Wir sprechen noch heute davon, dass etwas eins a ist, wenn wir seine Qualität schätzen. Das sieht auf den ersten Blick gar nicht nach Latein aus, kommt aber aus der Sprache der Römer. Allerdings aus einer Zeit, in der Latein nicht mehr die Sprache der Römer war.
In meinem Geschichtsstudium bin ich das ein oder andere Mal mit Originalquellen aneinandergeraten. Diese hatten mehrere Nachteile – oder sagen wir mal Herausforderungen – die gedruckte Reproduktionen nicht haben. 1. Sie sind meistens auf Latein. 2. Es sind sehr oft handschriftliche Texte. Und wer mal versucht hat, Onkel Werners Geburtstagskarte zu entziffern, der weiß, wie schwierig und nervig das sein kann. Und 3. Abkürzungen. Gerade in lateinischen Texten vor der Einführung des Papiers in Europa wird unglaublich viel abgekürzt, weil Pergament teuer ist und Platz gespart werden muss. Außerdem spart es natürlich auch Zeit. Da man davon ausgehen kann, dass die Leute, die die entsprechenden Texte lesen, sehr gebildet sind und fließend Latein können, ist das Textverständnis trotz der vielen Abkürzungen offenbar kein großes Problem gewesen.
Bei modernen Geschichtsstudenten im dritten Semester sieht das anders aus. Da sind solche Abkürzungen sehr oft ein gewaltiges Lesehemmnis. Erst müht man sich damit ab, die einzelnen Buchstaben zu entziffern und dann stellt man fest, dass das Ganze auch noch eine Abkürzung für irgendein lateinisches Wort ist – nur für welches?
Verwirrung durch spätmittelalterliche Abkürzungen
Auf so eine spätmittelalterliche Abkürzung geht auch die Herkunft des Ausdrucks „etwas ist eins a“ bzw. „1a“ zurück. Gebräuchlich ist diese Abkürzung natürlich erst, seitdem sich seit dem Spätmittelalter immer mehr die arabischen Ziffern auch in Europa durchsetzten. Denn „1a“ ist nichts anderes als die abgekürzte Schreibweise für das lateinische Wort prima. Und prima bedeutet „(die) erste“. Es liegt also sehr nahe, das Wort mit einer „1“ abzukürzen. Das –a dahinter schreibt man zusätzlich, da es sich bei prima um ein Adjektiv handelt, das im Lateinischen wie auch im Deutschen dekliniert werden kann: erster, erste, erstes bzw. primus, prima, primum. Die Endung ist also veränderlich. Damit man sofort weiß, ob in dem abgekürzten Text „primum“ oder „prima“ steht, schreibt man das –a hinter der 1 dazu. „1a“ kürzt also zunächst einmal nur das lateinische Wort prima ab, was „erste“ bedeutet. Zum Beispiel heißt prima luce auf Deutsch „beim ersten Licht“, also „bei Sonnenaufgang“.
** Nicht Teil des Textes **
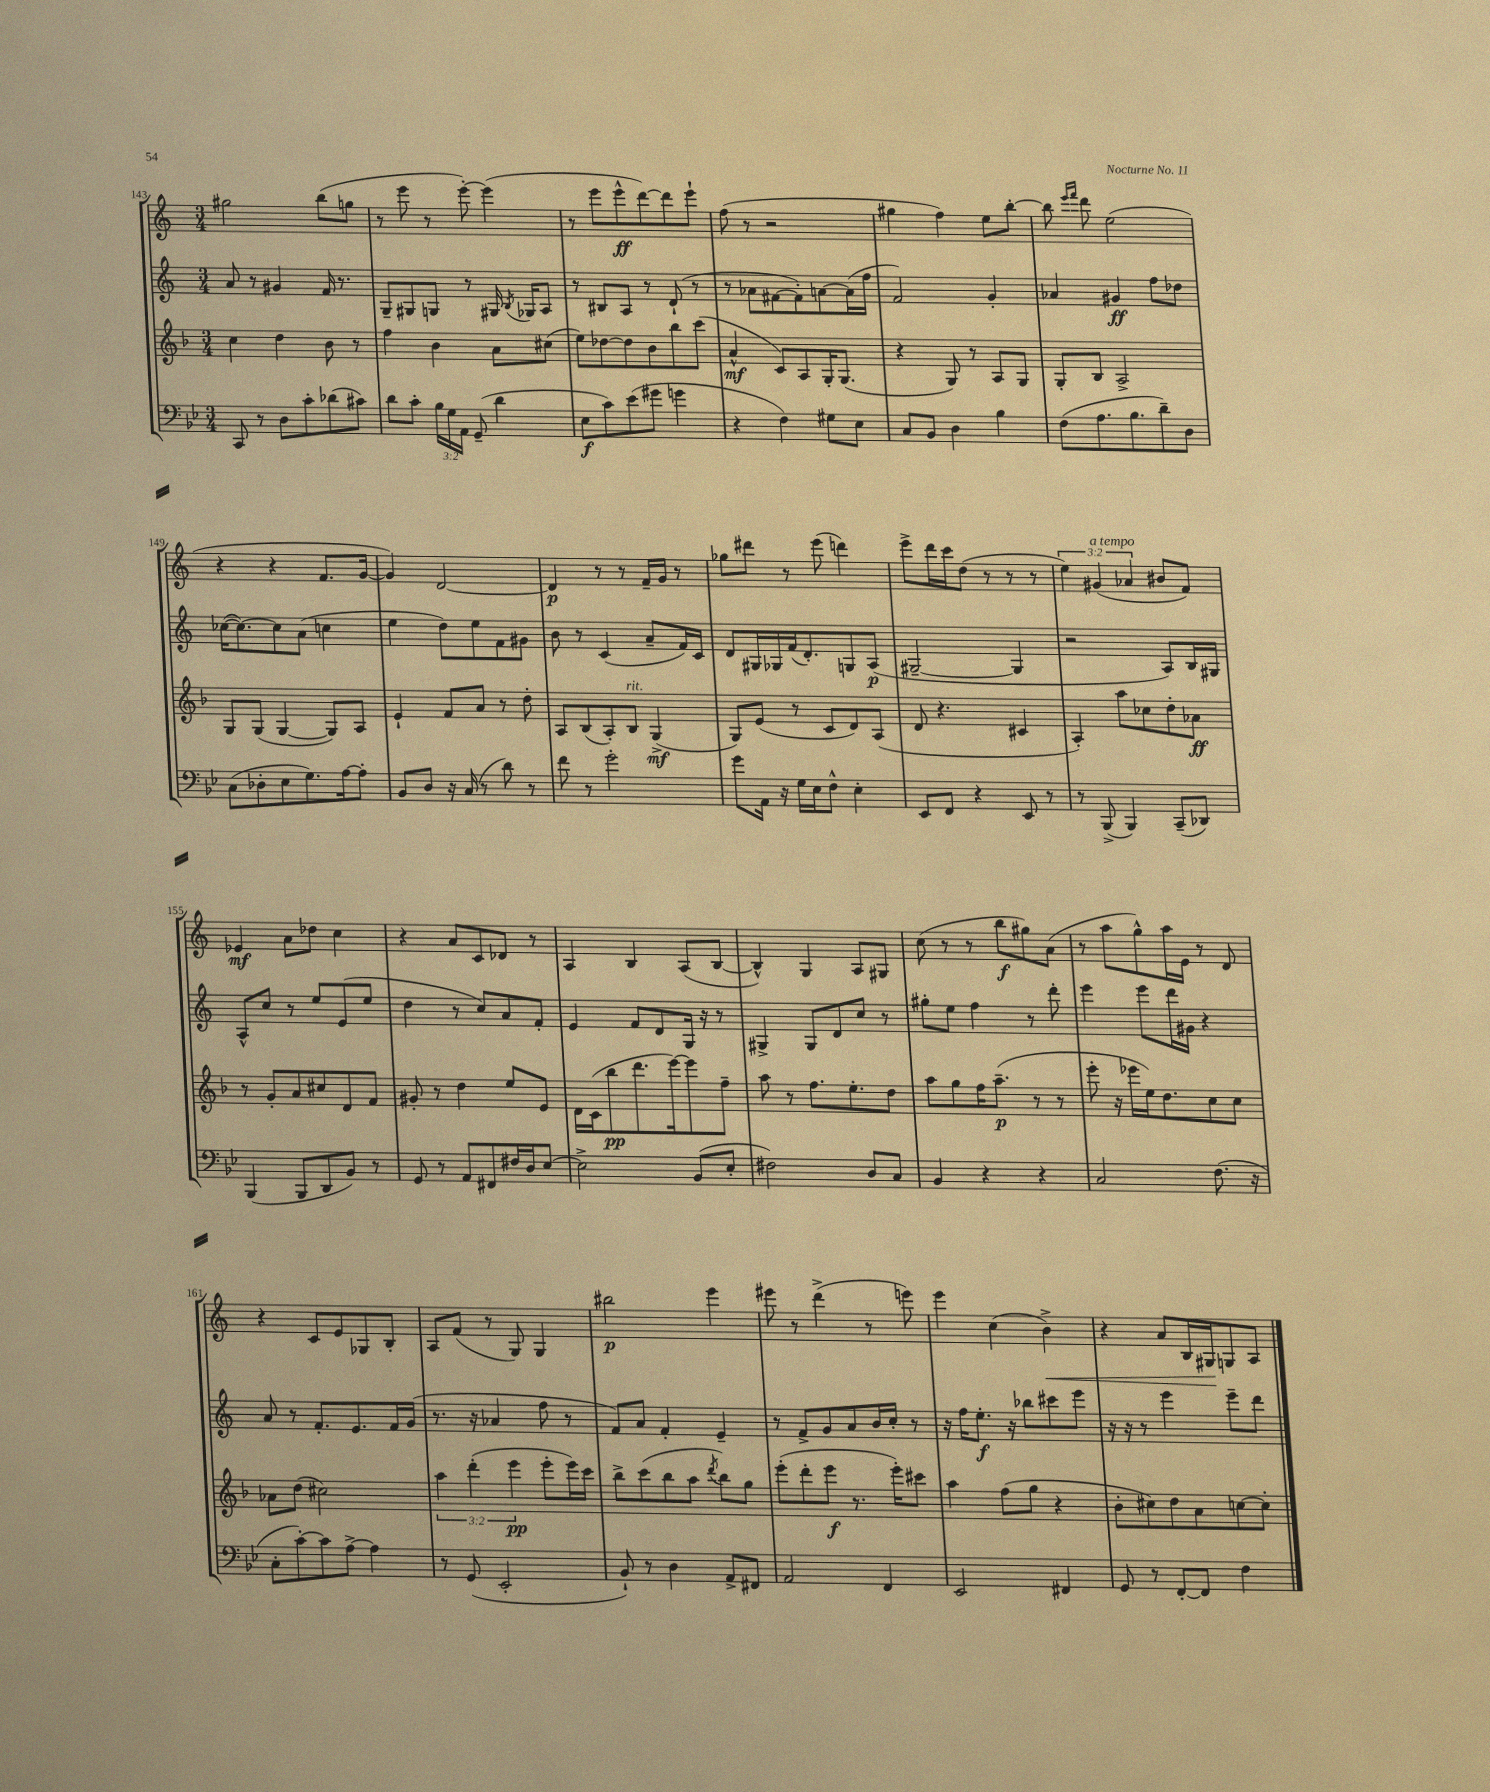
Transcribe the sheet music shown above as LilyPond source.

<<
\new StaffGroup <<
\new Staff = "s0" {
    \clef treble \key c \major \numericTimeSignature \time 3/4 \override Staff.TupletNumber.text = #tuplet-number::calc-fraction-text
    \autoBeamOff gis''2 b''8[( g''8] |
    r8 e'''8 r8 e'''8~-.) e'''4( |
    r8 e'''8[ e'''8-^\ff d'''8~) d'''8 e'''8]-! |
    f''8( r8 r2 |
    gis''4 f''4) e''8[ b''8]~-. |
    b''8 \grace { e'''16[ f'''16] } d'''8 e''2( |
    r4 r4 f'8.[ g'16]~ |
    g'4) d'2~ |
    d'4\p r8 r8 f'16[-- g'16] r8 |
    ges''8[ dis'''8] r8 e'''8( d'''4) |
    e'''8[-> d'''16 c'''16 d''8]( r8 r8 r8 |
    \tuplet 3/2 { e''4) gis'4^\markup { \italic "a tempo" }( aes'4 } bis'8[ f'8]) |
    ees'4\mf a'8[ des''8] c''4 |
    r4 a'8[ c'8 des'8] r8 |
    a4 b4 a8[( b8]~ |
    b4-^) g4 a8[ gis8] |
    c''8( r8 r8 b''8[\f gis''8) a'8]( |
    r8 a''8[ g''8-^) a''16 e'16] r8 d'8 |
    r4 c'8[ e'8 ges8 b8]-. |
    a8[ f'8]( r8 g8) g4 |
    bis''2\p e'''4 |
    eis'''8 r8 d'''4->( r8 e'''8) |
    e'''4 c''4( b'4->\<) |
    r4 a'8[ b16 gis16\! g8 a8] \bar "|." |
}
\new Staff = "s1" {
    \clef treble \key c \major \numericTimeSignature \time 3/4
    \autoBeamOff a'8 r8 gis'4 f'16 r8. |
    g8[-- gis8 g8] r8 gis16 \acciaccatura { b8 } ges16[ a8] |
    r8 bis8[ a8] r8 d'8-!( r8 |
    r8 aes'8[ fis'8~ fis'8-.) a'8~ a'16( f''16] |
    f'2) g'4-. |
    aes'4 gis'4\ff f''8[ des''8] |
    ces''16[~( ces''8.~) ces''8 a'8]( c''4 |
    e''4 d''8[) e''8 f'8 gis'8] |
    b'8 r8 c'4( a'8[-- f'16) c'16] |
    d'8[ gis16 ges16 f'16( d'8.-.) g8 a8]\p( |
    gis2~-- gis4 |
    r2 a8[) b16 gis16] |
    a8[-^ c''8] r8 e''8[ e'8( e''8] |
    d''4 r8 c''8[) a'8 f'8]-. |
    e'4 f'8[ d'8 g16] r16 r8 |
    gis4-> gis8[ d'8 c''8] r8 |
    gis''8[-. e''8] f''4 r8 d'''8-. |
    e'''4 e'''8[ d'''16 gis'16] r4 |
    a'8 r8 f'8.[-. e'8. f'16 g'16]( |
    r8. r16 aes'4 f''8 r8 |
    f'8[) a'8] f'4-. e'4-- |
    r8 f'8[-> g'8 a'8 b'16 c''16]-. r8 |
    r16 f''16[ e''8.]-.\f r16 bes''8[ cis'''8 e'''8] |
    r16 r16 r8 e'''4 e'''8[-- d'''8] \bar "|." |
}
\new Staff = "s2" {
    \clef treble \key f \major \numericTimeSignature \time 3/4 \override Staff.TupletNumber.text = #tuplet-number::calc-fraction-text
    \autoBeamOff c''4 d''4 bes'8 r8 |
    f''4 bes'4 a'8[ cis''8]( |
    e''8[) des''8~ des''8 bes'8 bes''8 c'''8]( |
    a'4-^\mf c'8[) a8 g16-. g8.]( |
    r4 g8) r8 a8[ g8] |
    g8[-. bes8] a2-> |
    g8[ g8]( g4~ g8[) a8] |
    e'4-! f'8[ a'8] r8 d''8-. |
    a8[ bes8( a8-.) bes8]^\markup { \italic "rit." } g4->\mf( |
    g8[) e'8]( r8 c'8[ d'8) a8]( |
    d'8 r4. cis'4 |
    a4-.) a''8[ ces''8 d''8-. aes'8]\ff |
    r8 g'8[-. a'8 cis''8 d'8 f'8] |
    gis'8-. r8 d''4 e''8[ e'8] |
    d'16[ c'16( bes''8\pp d'''8. e'''16~) e'''8 f''8]-- |
    a''8 r8 f''8.[ e''8.-. d''8] |
    a''8[ g''8 f''16 a''8.]--\p( r8 r8 |
    e'''8-. r16 ees'''16[ e''16) d''8. c''8 c''8] |
    aes'8[ d''8]( cis''2) |
    \tuplet 3/2 { a''4 d'''4-.( e'''4\pp } e'''8[-. e'''16) c'''16] |
    bes''8[-> c'''8( bes''8 a''8] \acciaccatura { d'''8 } bes''8[) g''8] |
    e'''8[-.( d'''8-. e'''8]\f r8. e'''16[-.) cis'''8] |
    a''4 f''8[( g''8] r4 |
    bes'8[-. cis''8) d''8 a'8 c''8~ c''8]-. \bar "|." |
}
\new Staff = "s3" {
    \clef bass \key bes \major \numericTimeSignature \time 3/4 \override Staff.TupletNumber.text = #tuplet-number::calc-fraction-text
    \autoBeamOff c,8 r8 d8[ c'8-. des'8( cis'8]) |
    d'8[ c'8]-. \tuplet 3/2 { bes16[ g16 a,16] } g,8--( d'4 |
    ees8[\f c'8) ees'8( gis'8] g'4 |
    r4 f4) gis8[ ees8] |
    c8[ bes,8] d4 bes4 |
    f8[( a8. bes8. d'8--) d8] |
    c8[( des8-. ees8 g8.) a16~ a8]-. |
    bes,8[ d8] r16 c16( r8 d'8) r8 |
    f'8 r8 g'2-. |
    g'8[ a,16] r16 g16[ ees16 f8]-^ ees4-. |
    ees,8[ f,8] r4 ees,8 r8 |
    r8 bes,,8->( bes,,4) c,8[--( des,8]) |
    bes,,4( bes,,8[ d,8 bes,8]) r8 |
    g,8 r8 a,8[ fis,8 fis16 d16 ees8]~ |
    ees2-> bes,8[( ees8]-. |
    fis2) d8[ c8] |
    bes,4 r4 r4 |
    c2 f8.( r16 |
    c8[-. c'8~-.) c'8 a8]~-> a4 |
    r8 g,8( ees,2-. |
    bes,8-!) r8 d4 a,8[-> fis,8] |
    a,2 f,4 |
    ees,2 fis,4 |
    g,8 r8 f,8[~-. f,8] f4 \bar "|." |
}
>>
>>
\layout { \context { \Score currentBarNumber = #143 } }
Wenn wir heute jemanden dafür loben, dass er etwas prima gemacht hat, kommt dort allerdings noch ein anderer, nämlich qualitativer Aspekt durch. Denn die entsprechenden Person ist meistens nicht diejenige, die eine Sache als Erste gemacht hat (also prima im wörtlichen Sinne), sondern sie hat etwas besonders gut gemacht.
Dies geht auf die mittelalterliche Kaufmannssprache zurück. Denn auch im Mittelalter und in der Frühen Neuzeit teilte man Waren schon in unterschiedliche Handelsklassen ein. Und ähnlich wie heute nahm man damals auch Zahlen: Handelsklasse 1, Handelsklasse 2 usw. Damals verwendete man noch lateinische Bezeichnungen und die lateinische Handelsklasse hieß ganz einfach qualitas. Eine Ware war also qualitas prima, also von erster, d. h. bester Qualität. Das konnte man auf Rechnungen, in der Buchführung oder in Angeboten mit „1a“ abkürzen. Natürlich war Latein auch im Spätmittelalter schon eine Sprache der Eliten. Die allermeisten Menschen sprachen kein Latein. Und wenn sie irgendwo „1a“ lasen, war ihnen zwar klar, dass das gute Qualität bedeutete, sie sprachen es aber eben meistens nicht „prima“, sondern „eins a“ aus.
Wenn etwas „eins a“ ist, ist es also tatsächlich im ganz wörtlichen Sinne „prima“. Wir hoffen, ihr fandet diesen Artikel auch prima oder 1a und wir freuen uns auf weitere spannende Themen in den nächsten Wochen.